Saved entries
....

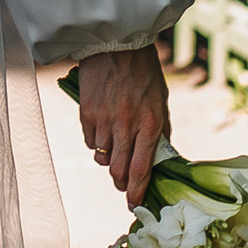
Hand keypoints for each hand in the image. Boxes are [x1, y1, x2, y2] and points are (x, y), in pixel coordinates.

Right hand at [75, 44, 168, 211]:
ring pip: (103, 158)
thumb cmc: (143, 71)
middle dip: (121, 182)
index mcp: (150, 123)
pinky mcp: (86, 114)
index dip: (137, 192)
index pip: (141, 169)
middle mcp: (126, 126)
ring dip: (109, 159)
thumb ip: (160, 130)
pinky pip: (91, 142)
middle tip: (123, 184)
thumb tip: (160, 157)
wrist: (116, 42)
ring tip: (115, 145)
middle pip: (119, 171)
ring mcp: (104, 121)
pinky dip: (97, 142)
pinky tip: (103, 128)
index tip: (135, 206)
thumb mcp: (160, 100)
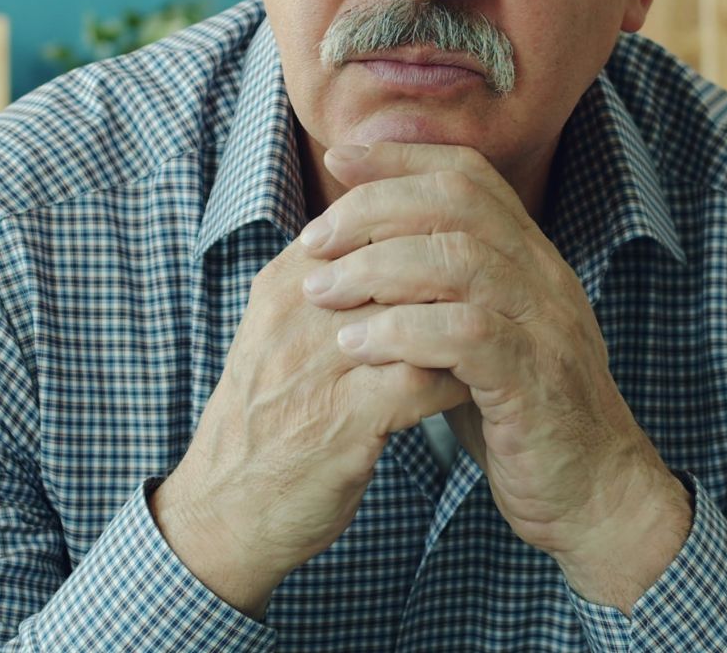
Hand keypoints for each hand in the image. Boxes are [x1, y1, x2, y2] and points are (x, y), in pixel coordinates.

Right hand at [150, 230, 469, 616]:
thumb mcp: (284, 333)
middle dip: (460, 268)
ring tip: (497, 334)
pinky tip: (477, 388)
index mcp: (288, 281)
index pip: (372, 217)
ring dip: (465, 320)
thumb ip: (331, 284)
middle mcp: (299, 311)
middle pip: (401, 252)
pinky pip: (423, 380)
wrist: (224, 510)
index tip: (475, 251)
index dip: (433, 228)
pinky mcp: (343, 419)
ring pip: (418, 308)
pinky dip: (458, 380)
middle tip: (502, 289)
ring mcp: (318, 363)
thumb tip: (395, 239)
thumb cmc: (270, 417)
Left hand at [296, 143, 691, 608]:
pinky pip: (466, 334)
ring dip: (378, 268)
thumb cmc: (518, 414)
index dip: (401, 156)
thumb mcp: (475, 338)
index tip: (338, 156)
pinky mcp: (535, 380)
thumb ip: (434, 293)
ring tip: (321, 293)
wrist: (592, 493)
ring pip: (461, 259)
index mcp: (529, 257)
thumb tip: (360, 252)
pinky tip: (357, 345)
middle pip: (458, 201)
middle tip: (313, 240)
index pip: (468, 173)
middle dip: (375, 208)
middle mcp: (544, 276)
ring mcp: (545, 325)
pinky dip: (403, 331)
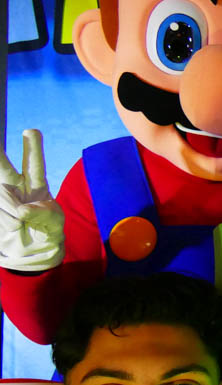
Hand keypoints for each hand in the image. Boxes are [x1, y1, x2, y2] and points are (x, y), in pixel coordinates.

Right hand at [0, 130, 63, 270]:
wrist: (29, 252)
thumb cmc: (46, 231)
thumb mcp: (54, 224)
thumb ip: (44, 214)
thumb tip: (23, 209)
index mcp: (35, 186)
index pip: (34, 165)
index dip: (33, 149)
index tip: (31, 132)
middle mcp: (13, 186)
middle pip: (2, 166)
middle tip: (2, 141)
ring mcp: (1, 196)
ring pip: (1, 192)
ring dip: (6, 203)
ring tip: (18, 223)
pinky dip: (4, 219)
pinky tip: (11, 225)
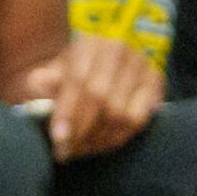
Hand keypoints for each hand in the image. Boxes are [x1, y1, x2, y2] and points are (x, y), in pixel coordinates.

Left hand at [13, 32, 159, 158]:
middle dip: (81, 130)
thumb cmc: (68, 80)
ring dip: (98, 138)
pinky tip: (103, 143)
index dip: (68, 112)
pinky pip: (138, 120)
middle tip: (67, 151)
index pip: (78, 80)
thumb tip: (40, 82)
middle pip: (100, 98)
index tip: (58, 139)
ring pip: (120, 112)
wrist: (97, 74)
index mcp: (87, 44)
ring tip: (82, 148)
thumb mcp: (50, 78)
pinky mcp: (156, 83)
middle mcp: (117, 49)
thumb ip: (42, 81)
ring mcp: (140, 65)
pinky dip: (119, 137)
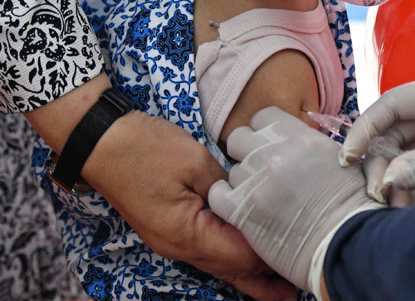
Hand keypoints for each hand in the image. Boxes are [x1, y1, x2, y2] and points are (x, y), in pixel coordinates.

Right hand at [84, 111, 295, 300]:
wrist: (101, 140)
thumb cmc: (145, 149)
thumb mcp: (195, 163)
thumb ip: (227, 187)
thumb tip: (251, 199)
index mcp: (186, 234)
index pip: (239, 255)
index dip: (270, 254)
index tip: (299, 252)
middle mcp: (178, 246)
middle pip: (230, 269)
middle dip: (263, 280)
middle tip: (294, 290)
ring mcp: (172, 239)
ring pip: (218, 264)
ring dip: (248, 272)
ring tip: (277, 285)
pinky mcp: (170, 227)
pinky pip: (207, 249)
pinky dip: (230, 256)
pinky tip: (245, 258)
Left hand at [208, 107, 383, 295]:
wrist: (347, 242)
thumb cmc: (353, 205)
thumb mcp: (342, 160)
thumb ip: (314, 146)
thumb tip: (302, 144)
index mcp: (300, 136)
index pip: (263, 117)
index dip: (264, 132)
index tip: (272, 147)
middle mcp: (274, 153)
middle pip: (239, 138)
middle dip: (247, 153)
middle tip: (262, 172)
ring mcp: (256, 181)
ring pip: (231, 169)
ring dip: (243, 181)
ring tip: (262, 198)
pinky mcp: (241, 210)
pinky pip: (217, 194)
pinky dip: (226, 200)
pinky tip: (242, 209)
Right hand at [340, 66, 414, 200]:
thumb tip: (387, 181)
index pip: (391, 104)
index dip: (366, 129)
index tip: (349, 157)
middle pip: (396, 132)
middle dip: (383, 163)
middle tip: (378, 194)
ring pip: (409, 153)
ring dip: (399, 179)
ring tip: (393, 206)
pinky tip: (408, 206)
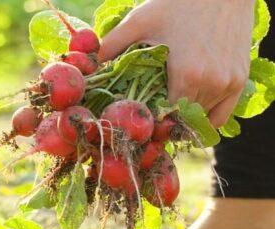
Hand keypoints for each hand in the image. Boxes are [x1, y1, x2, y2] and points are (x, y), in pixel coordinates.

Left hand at [99, 0, 253, 126]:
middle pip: (180, 121)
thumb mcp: (139, 23)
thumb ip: (110, 46)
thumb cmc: (177, 4)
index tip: (133, 119)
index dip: (147, 122)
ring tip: (162, 112)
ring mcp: (228, 84)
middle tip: (144, 118)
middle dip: (160, 122)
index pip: (163, 118)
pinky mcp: (239, 81)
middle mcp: (211, 84)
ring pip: (199, 120)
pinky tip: (185, 112)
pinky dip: (203, 118)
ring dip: (181, 120)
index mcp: (186, 75)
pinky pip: (220, 116)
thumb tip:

....

Filter the records above for the string "Right" and copy each matching line.

Solution
Right hand at [75, 44, 168, 211]:
Right hand at [150, 230, 469, 616]:
Right hand at [0, 130, 63, 270]:
Right hand at [84, 111, 295, 300]:
Right hand at [340, 66, 414, 200]:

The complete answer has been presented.